Cem Atmaca, Seramik Sanatçısı
Alsancak’taki atölyesinde ziyaret ettiğimiz Cem burada eğitim ve kurslar veriyor, aldığı siparişleri üretiyor, bir yandan da katıldığı sergilere hazırlanıyor. Öğrencilikle birlikte yirmi üç yıldır seramik yapan Cem on iki yıldır Alsancak’taki atölyesini yürütüyor.
Cem seramik alanında çalışan bir sanatçı olarak pandemi öncesi ve sonrası dönemde yaşadığı değişiklikleri anlatıyor. Pandemi sırasında seramik malzemelerine olan talebin artmasıyla birlikte tedarik zincirinde yaşanan zorluklardan bahseden Cem, sanatçılar arasındaki dayanışmanın önemine dikkat çekiyor. Bu anlamda daha önce bir kaç oluşum içerisinde yer alan Cem insanların bir konu üzerinde anlaşmasının ve uzlaşmasının zorluklarından bahsediyor.
"Gerçek sanatçı malzemesini kendisi bulan, toplayan ve üreten sanatçıdır" diyen Cem bunun olabilmesi için maddi açıdan rahat olmak gerektiğini ekliyor.

**Görev Listesi**
1. Seramik sanatçısı Cem Atmaca'yı anlatan metne göre Cem, Alsancak'taki atölyesini kaç yıldır yürütüyor?
2. Seramik sanatçısı Cem Atmaca'yı anlatan metni son cümlesinden sonra devam ettirin.
Kayıtların buradaki işle hiçbir ilgisi yoktur.

[Bir derlemeden alınan kayıtlar]
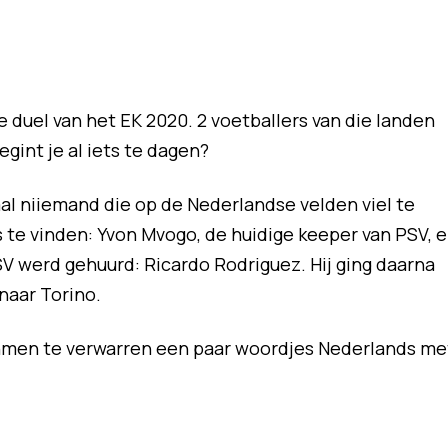
 duel van het EK 2020. 2 voetballers van die landen
egint je al iets te dagen?
al niiemand die op de Nederlandse velden viel te
 te vinden: Yvon Mvogo, de huidige keeper van PSV, 
SV werd gehuurd: Ricardo Rodriguez. Hij ging daarna
naar Torino.
hmen te verwarren een paar woordjes Nederlands me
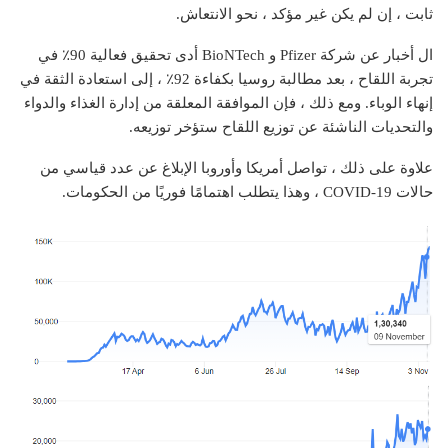
ثابت ، إن لم يكن غير مؤكد ، نحو الانتعاش.
ال
أخبار عن شركة Pfizer و BioNTech
أدى تحقيق فعالية 90٪ في
تجربة اللقاح ، بعد مطالبة روسيا بكفاءة 92٪ ، إلى استعادة الثقة في
إنهاء الوباء. ومع ذلك ، فإن الموافقة المعلقة من إدارة الغذاء والدواء
والتحديات الناشئة عن توزيع اللقاح ستؤخر توزيعه.
علاوة على ذلك ، تواصل أمريكا وأوروبا الإبلاغ عن عدد قياسي من
حالات COVID-19 ، وهذا يتطلب اهتمامًا فوريًا من الحكومات.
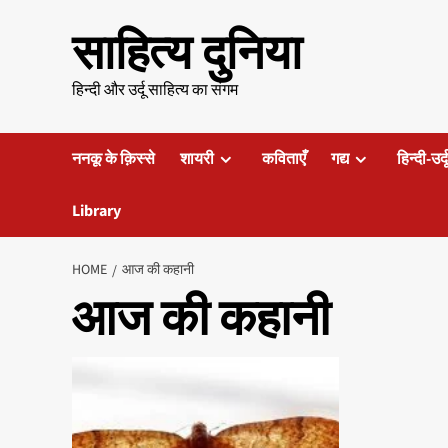
Skip
साहित्य दुनिया
to
content
हिन्दी और उर्दू साहित्य का संगम
ननकू के क़िस्से
शायरी
कविताएँ
गद्य
हिन्दी-उर्
Library
HOME
आज की कहानी
आज की कहानी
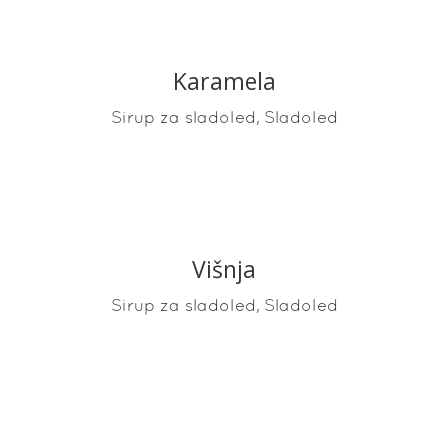
Karamela
READ MORE
,
Sirup za sladoled
Sladoled
Višnja
READ MORE
,
Sirup za sladoled
Sladoled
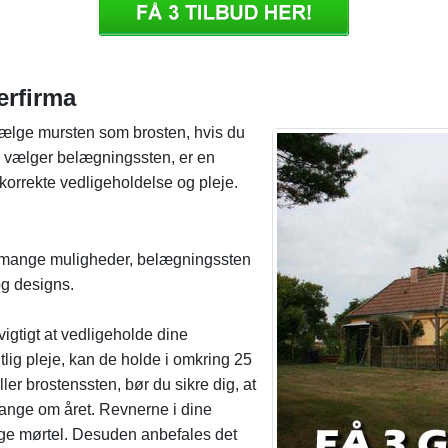
erfirma
vælge mursten som brosten, hvis du
u vælger belægningssten, er en
korrekte vedligeholdelse og pleje.
 mange muligheder, belægningssten
og designs.
vigtigt at vedligeholde dine
ig pleje, kan de holde i omkring 25
er brostenssten, bør du sikre dig, at
gange om året. Revnerne i dine
ge mørtel. Desuden anbefales det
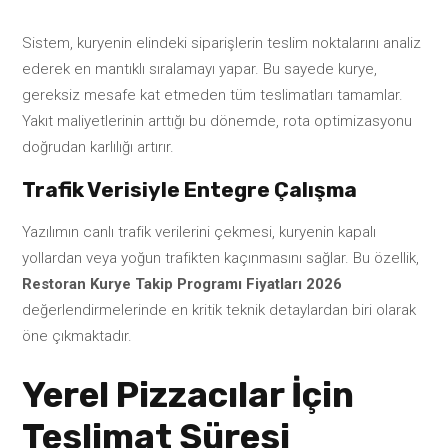
Sistem, kuryenin elindeki siparişlerin teslim noktalarını analiz
ederek en mantıklı sıralamayı yapar. Bu sayede kurye,
gereksiz mesafe kat etmeden tüm teslimatları tamamlar.
Yakıt maliyetlerinin arttığı bu dönemde, rota optimizasyonu
doğrudan karlılığı artırır.
Trafik Verisiyle Entegre Çalışma
Yazılımın canlı trafik verilerini çekmesi, kuryenin kapalı
yollardan veya yoğun trafikten kaçınmasını sağlar. Bu özellik,
Restoran Kurye Takip Programı Fiyatları 2026
değerlendirmelerinde en kritik teknik detaylardan biri olarak
öne çıkmaktadır.
Yerel Pizzacılar İçin
Teslimat Süresi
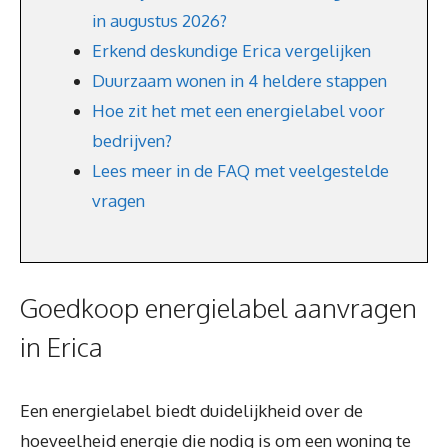
in augustus 2026?
Erkend deskundige Erica vergelijken
Duurzaam wonen in 4 heldere stappen
Hoe zit het met een energielabel voor
bedrijven?
Lees meer in de FAQ met veelgestelde
vragen
Goedkoop energielabel aanvragen
in Erica
Een energielabel biedt duidelijkheid over de
hoeveelheid energie die nodig is om een woning te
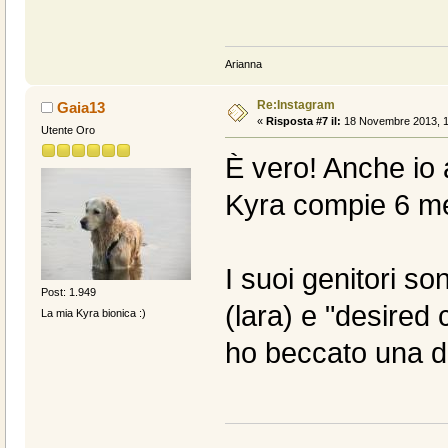
Arianna
Re:Instagram
Gaia13
«
Risposta #7 il:
18 Novembre 2013, 1
Utente Oro
È vero! Anche io 
Kyra compie 6 m
I suoi genitori so
Post: 1.949
(lara) e "desired
La mia Kyra bionica :)
ho beccato una de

**Numaralı Yanıtlar**
1. On iki yıldır.

2.
“Sanat ve tasarım İşiyle uğraşanların bu düşünsel süreçlerinin bir karşılığı olduğunun anlaşılması gerekiyor.”
Pınar Akkurt, İleri-dönüşüm Sanatçısı
Pınar, İstanbul’dan İzmir’e taşınan sanatçılardan. Daha bu yaz İzmir’e taşınan Pınar son yıllarda ileri-dönüşüm ve atıklar konusunda uzmanlaşmış. “İnsan yapımı nesneler, bunların birikmesi ve etkileri konusuna kafayı takmış durumdayım” diyor.
Ortaklık konusuna 'olması gereken' olarak bakıyor. Bireysel üretimler olsa dahi mutlaka başkalarıyla çalışmak gerektiğini belirtiyor. Kültürümüzde maalesef bu anlamda fazla pratik olmadığını, birlikte çalışma kültürünün zayıf olduğunu, bu sebeple egoların fazla ön plana çıktığını söylüyor.
Sanat, tasarım ve yaratıcı işlerle uğraşan herkes için hayati öneme sahip tespitini bizlerle paylaşıyor; "Türkiye’de sanatçıların ortak ihtiyacı genelde mekan oluyor. Ancak bunun dışında daha önemli bir ihtiyaç şu ki; sanat ve tasarım işiyle uğraşanların bu düşünsel süreçlerinin bir karşılığı olduğunun anlaşılması gerekiyor."
“Dostlarımız Sayesinde Ayaktayız”
Onursal Kaynak, Delice Art Camp
Karaburun’a sekiz km. uzaklıkta Yeniliman tarafındaki Delice Art hem konumu hem de düzenlediği etkinliklerle diğer kamp alanlarından biraz ayrışıyor. Yaklaşık üç yıl önce eşi Olcay’la buraya yerleşen Onursal hem kendilerine bir yaşam alanı kurmak hem de sokak hayvanları için bir yer yapmak isteğiyle Karaburun’a gelmiş.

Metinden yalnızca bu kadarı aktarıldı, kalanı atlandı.